Is it really efficient to use Karatsuba algorithm in 64-bit x 64-bit multiplication?

2.4k Views Asked by At

I work on AVX2 and need to calculate 64-bit x64-bit -> 128-bit widening multiplication and got 64-bit high part in the fastest manner. Since AVX2 has not such an instruction, is it reasonable for me to use Karatsuba algorithm for efficiency and gaining speed?

4

There are 4 best solutions below

14
On BEST ANSWER

No. On modern architectures the crossover at which Karatsuba beats schoolbook multiplication is usually somewhere between 8 and 24 machine words (e.g. between 512 and 1536 bits on x86_64). For fixed sizes, the threshold is at the smaller end of that range, and the new ADCX/ADOX instructions likely bring it in somewhat further for scalar code, but 64x64 is still too small to benefit from Karatsuba.

5
On

It's hard to tell without trying, but it might me faster to just use the AMD64 MUL instruction, which supports 64x64=128 with the same throughput as most AVX2 instructions (but not vectorized). The drawback is that you need to load to regular registers if the operands were in YMM registers. That would give something like LOAD + MUL + STORE for a single 64x64=128.

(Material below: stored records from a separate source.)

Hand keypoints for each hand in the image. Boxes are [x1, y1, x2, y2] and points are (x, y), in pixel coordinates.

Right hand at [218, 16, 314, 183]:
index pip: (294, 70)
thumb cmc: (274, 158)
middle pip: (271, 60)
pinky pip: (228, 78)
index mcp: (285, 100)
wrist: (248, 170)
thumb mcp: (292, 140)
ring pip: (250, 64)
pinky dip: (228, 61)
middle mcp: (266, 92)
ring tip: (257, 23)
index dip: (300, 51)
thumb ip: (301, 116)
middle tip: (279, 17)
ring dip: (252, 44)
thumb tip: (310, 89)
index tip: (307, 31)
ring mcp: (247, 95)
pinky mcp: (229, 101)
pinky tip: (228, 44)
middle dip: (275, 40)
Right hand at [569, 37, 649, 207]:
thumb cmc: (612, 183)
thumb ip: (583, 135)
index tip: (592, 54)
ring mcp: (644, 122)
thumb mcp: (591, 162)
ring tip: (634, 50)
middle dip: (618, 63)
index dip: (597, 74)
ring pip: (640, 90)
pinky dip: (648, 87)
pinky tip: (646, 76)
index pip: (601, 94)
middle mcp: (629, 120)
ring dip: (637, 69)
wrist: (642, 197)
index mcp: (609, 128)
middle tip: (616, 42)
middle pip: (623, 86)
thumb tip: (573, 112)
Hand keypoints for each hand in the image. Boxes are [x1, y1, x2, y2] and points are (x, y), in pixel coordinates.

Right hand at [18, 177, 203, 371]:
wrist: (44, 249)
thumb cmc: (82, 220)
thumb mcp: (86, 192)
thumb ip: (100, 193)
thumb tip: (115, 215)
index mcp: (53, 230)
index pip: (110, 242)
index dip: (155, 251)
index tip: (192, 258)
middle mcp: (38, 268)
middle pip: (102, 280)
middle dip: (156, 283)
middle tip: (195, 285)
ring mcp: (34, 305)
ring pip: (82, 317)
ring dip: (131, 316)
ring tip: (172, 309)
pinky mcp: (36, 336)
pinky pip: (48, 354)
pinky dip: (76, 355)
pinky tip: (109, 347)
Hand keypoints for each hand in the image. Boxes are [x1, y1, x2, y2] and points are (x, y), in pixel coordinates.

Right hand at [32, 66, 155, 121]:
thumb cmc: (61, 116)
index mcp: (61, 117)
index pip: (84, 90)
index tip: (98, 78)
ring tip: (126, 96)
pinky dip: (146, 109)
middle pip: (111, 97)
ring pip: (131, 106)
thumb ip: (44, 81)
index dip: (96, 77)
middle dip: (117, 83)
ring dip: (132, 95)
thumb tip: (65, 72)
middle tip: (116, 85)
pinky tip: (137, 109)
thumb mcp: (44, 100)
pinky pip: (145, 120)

If you can vectorize Karatsuba in AVX2, try both AVX2 and MUL and see which is faster. If you can't vectorize, single MUL will probably be faster. If you can remove the load and store to regular registers, single MUL will be definitely faster.

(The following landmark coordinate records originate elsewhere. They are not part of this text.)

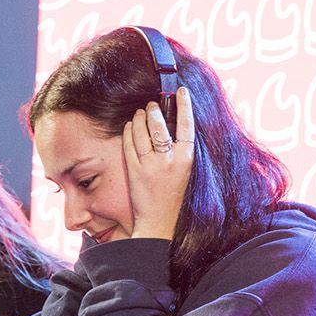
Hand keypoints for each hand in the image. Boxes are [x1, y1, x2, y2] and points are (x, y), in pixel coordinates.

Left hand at [122, 87, 195, 240]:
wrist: (160, 224)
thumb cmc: (174, 197)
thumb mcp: (185, 172)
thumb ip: (181, 150)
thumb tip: (174, 125)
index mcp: (186, 159)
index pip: (187, 125)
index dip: (184, 105)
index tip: (181, 91)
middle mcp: (169, 160)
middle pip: (159, 125)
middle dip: (154, 110)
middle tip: (151, 105)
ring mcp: (150, 165)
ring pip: (142, 131)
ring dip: (139, 118)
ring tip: (140, 113)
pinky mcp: (135, 171)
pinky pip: (129, 144)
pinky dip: (128, 131)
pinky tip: (129, 126)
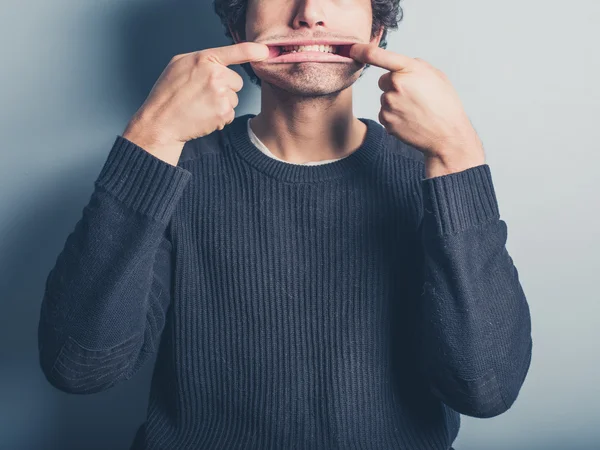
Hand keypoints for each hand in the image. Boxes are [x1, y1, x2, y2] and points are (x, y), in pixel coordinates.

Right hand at [123, 42, 269, 165]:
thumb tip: (220, 62)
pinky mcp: (223, 112)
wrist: (161, 122)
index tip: (266, 51)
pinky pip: (231, 113)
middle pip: (236, 81)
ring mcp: (220, 94)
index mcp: (204, 59)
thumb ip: (202, 60)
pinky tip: (204, 116)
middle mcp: (215, 74)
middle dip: (225, 89)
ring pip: (234, 98)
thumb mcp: (179, 65)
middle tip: (203, 95)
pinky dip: (220, 117)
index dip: (254, 50)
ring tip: (201, 106)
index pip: (236, 52)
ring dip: (222, 104)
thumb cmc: (167, 94)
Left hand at [349, 44, 483, 162]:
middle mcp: (395, 85)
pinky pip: (385, 113)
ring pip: (385, 98)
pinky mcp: (385, 121)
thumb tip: (397, 65)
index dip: (361, 50)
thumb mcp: (436, 75)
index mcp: (408, 69)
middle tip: (414, 95)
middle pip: (383, 80)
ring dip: (395, 102)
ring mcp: (388, 104)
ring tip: (416, 110)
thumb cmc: (444, 103)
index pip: (377, 55)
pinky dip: (394, 116)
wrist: (447, 135)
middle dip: (394, 85)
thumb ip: (414, 65)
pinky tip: (410, 120)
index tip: (352, 49)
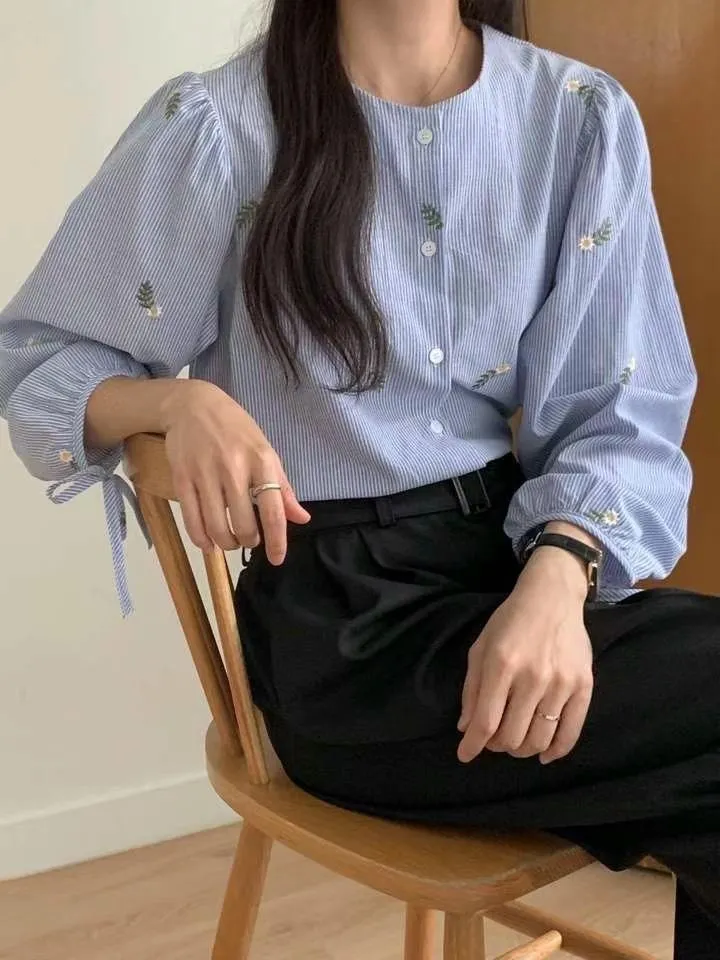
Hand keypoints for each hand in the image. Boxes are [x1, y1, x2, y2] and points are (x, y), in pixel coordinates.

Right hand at [161, 379, 309, 561]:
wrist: (193, 404)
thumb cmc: (236, 429)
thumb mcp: (266, 451)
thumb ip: (283, 488)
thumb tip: (302, 518)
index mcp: (262, 462)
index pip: (274, 511)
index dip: (277, 541)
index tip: (277, 559)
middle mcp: (234, 468)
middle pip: (244, 524)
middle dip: (248, 541)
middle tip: (248, 538)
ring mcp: (206, 474)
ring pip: (216, 527)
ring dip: (226, 543)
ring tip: (230, 540)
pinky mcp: (182, 478)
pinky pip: (191, 520)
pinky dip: (201, 539)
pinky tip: (208, 542)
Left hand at [457, 549, 593, 764]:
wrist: (552, 597)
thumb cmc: (510, 621)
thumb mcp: (480, 647)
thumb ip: (472, 688)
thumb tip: (466, 728)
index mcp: (502, 665)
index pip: (486, 721)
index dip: (473, 745)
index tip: (464, 756)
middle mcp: (533, 677)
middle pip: (512, 736)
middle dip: (496, 746)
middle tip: (493, 739)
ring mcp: (561, 683)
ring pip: (539, 739)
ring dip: (522, 749)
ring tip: (515, 742)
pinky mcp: (584, 686)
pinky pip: (571, 732)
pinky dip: (556, 751)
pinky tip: (543, 754)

Both MUL and AVX2 instructions can have an operand in memory with the same throughput, and it may help to remove one load for MUL.

19
On

It's highly unlikely that AVX2 will beat the mulx instruction which does 64bx64b to 128b in one instruction. There is one exception I'm aware of large multiplications using floating point FFT.

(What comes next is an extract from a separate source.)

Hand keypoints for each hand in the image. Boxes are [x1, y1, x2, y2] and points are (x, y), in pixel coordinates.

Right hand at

However, if you don't need exactly 64bx64b to 128b you could consider 53bx53b to 106b using double-double arithmetic.

To multiply four 53-bit numbers a and b to get four 106-bit number only needs two instructions:

__m256 p = _mm256_mul_pd(a,b);
__m256 e = _mm256_fmsub_pd(a,b,p);

This gives four 106-bit numbers in two instructions compared to one 128-bit number in one instruction using mulx.

7
On

Do not listen to the naysayers. It MIGHT be possible under a number of assumptions:

  1. You have a large number of products to compute. Enough to saturate the SIMD pipeline. This is necessary to hide the latency of the multiplications.
  2. You are willing to write hand optimized SIMD intrinsics. Obviously
  3. You care about aggregate throughtput, not latency.

Karatsuba substitutes 1 multiplication for 3 additions. Since the SIMD unit typically has more ports that can do addition/substraction than multiplication, and since vector additions usually have higher throughtput, reducing products by 25% can free enough resources to deal with the much less costly additions.

Now this of course will be highly dependent on the specifics of the CPU's SIMD pipeline, a good place to check is Agner Fog's instruction tables.

Also bear in mind that adding two 32-bit integers for the middle product generates 33-bit integers, which aren't strictly speaking reprsentable. There are ways around this issue, but they come at a cost. However, if you only need the high bits, you can do a slight modification to the algorithm by computing the product of the difference instead of the low bits, which has the same parity as the sum and therefore will cancel out the discarded bit.